This is my usual dinengdeng. Simple, fast, easy, delicious way of cooking veggies with bugguong.

Used here are flowers, tops and fruit of the karabasa (squash), and utong (young string beans, not to be mistaken to mean the Tagalog word).

First things first, the muri or the process of taking or picking out the non-essentials. These are the "beginnings" and "ends" of the string beans and squash tops and flower stalks, which are cut, and with the squash tops "skinned," its stem's hairy peel removed and its coarse leaves "crumpled" (like paper, to neutralize its roughness). And the peeling and gutting and cubing of the squash fruit. And the "deflowering" by removing the sepals and stamens or pistils of the squash flower. But when I muri squash flowers, I do not remove the yellow, pollen-crusted stamen or the "buto-buto." Traditionally, this is a non-essential part of this edible flower and is therefore mercilessly severed ala-Lorena Bobbitt (remember her?) and discarded and thrown away as if it is an odious and evil thing. Some say it is bitter. But not for me, I like the bittery sweetness of the squash buto-buto. For one, it should not be removed so as to prevent the oozing out of the precious nectar pool at its base. This nectar naturally sweetens the broth later. Remove only the buto-buto when it is inevitable as in some extreme cases when it is already rotten or when the base was infested by some worms. So when you muri the flower, check the stamen base for some nasty unsightly creatures. But spare the buto. You'll never regret saving it. It's so heavenly sweet and so wickedly yummy, delicious, the buto is.

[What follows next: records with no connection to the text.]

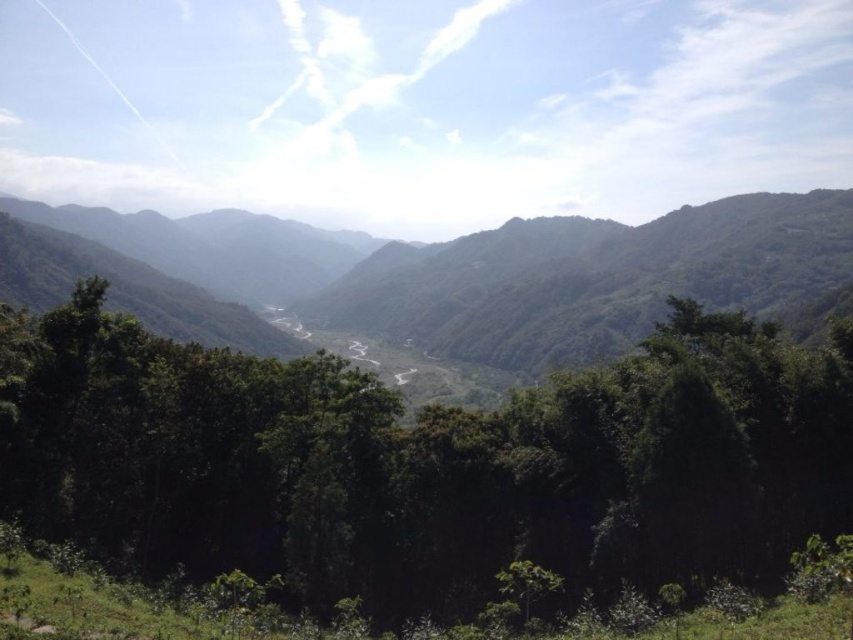
Is green leafy tree at center behind green leafy mountain at center?

That is False.

Is green leafy tree at center wider than green leafy mountain at center?

No, green leafy tree at center is not wider than green leafy mountain at center.

Between point (817, 429) and point (592, 257), which one is positioned in front?

Point (817, 429) is in front.

Identify the location of green leafy tree at center. (424, 461).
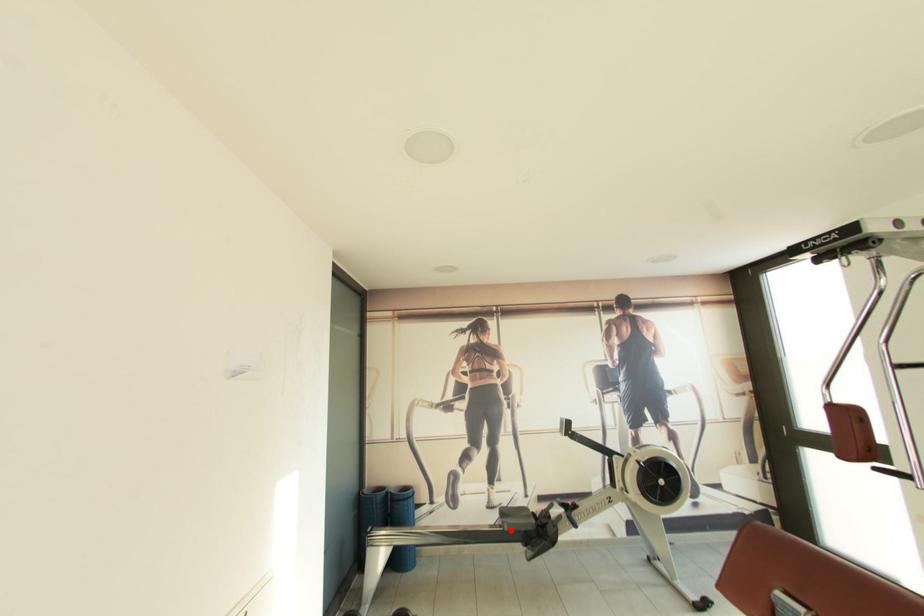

Now, to the cooking of the dinengdeng!

The standard Ilokano way of stewing veggies or boiling veggies, dinengdeng and inabraw, is boiling water in a pot and then the obligatory panamguong (panamagbugguong) process.

As much as possible, use "real" bugguong. I mean the one with the rotting, errrr, fermenting fishes intact in it, the munamon, the mataan, and the tirong variety are the most preferred. Not the "instant" bottled or canned liquefied bugguong paste or sauce. Using an instant bugguong denies you a great chance of the noble task of making a hearty and splendid dinengdeng. If you want to really labor and savor the Ilokano dinengdeng, do the panagbugguong act called segseg--the process of extracting the essence of the bugguong into your dinengdeng broth. You put some bugguong, both fish and sauce, in a malukong (bowl) and ladle some boiling water into it and then, with careful and gentle tapping of the ladle's lip against the bugguong paste, extricate flesh from fishbone, mash into a puree-like mush, make it pulpy to extract the soul of the bugguong out of its fleshy and earthly corpus. And then separate and segregate pulped and mashed fishbone from liquid by carefully pouring the puree back into the bubling pot. Be very, very careful of this required calculated pouring act lest some tiny bits of fishbone escape and fall into the broth--it will spoil the entirety of the dinengdeng if there are tiny spurs in it, nobody will ever love a "kasegsegseg a dinengdeng" as it will cause an unpleasant irritation in the mouth and palate.

And then, and then, and then, boil the bugguong broth some more to eradicate its "angdod" or raw smell. Then put in the cubed squash fruit first and let some time to simmer for it to soften. If you prefer, you can put in a crushed "teeth" of garlic and some slices of fresh onion for aroma and flavor. After which, put in the string beans. Cook it some more. Finally, a minute or two before you serve it, put in the squash shoots (tops) and flowers. At this juncture, you can slip some tomato slices in the broth to moderate the salty greed of the bugguong, enhancing the flavor. The flowers should not be overcooked. Cook it just enough for the sweetness of the nectar in its ovule to blend with the broth. Serve immediately while piping hot, scoop up the squash flowers and tops and place atop the heap to prevent over-wilting, eat at once to take advantage of its sweet crisp succulence.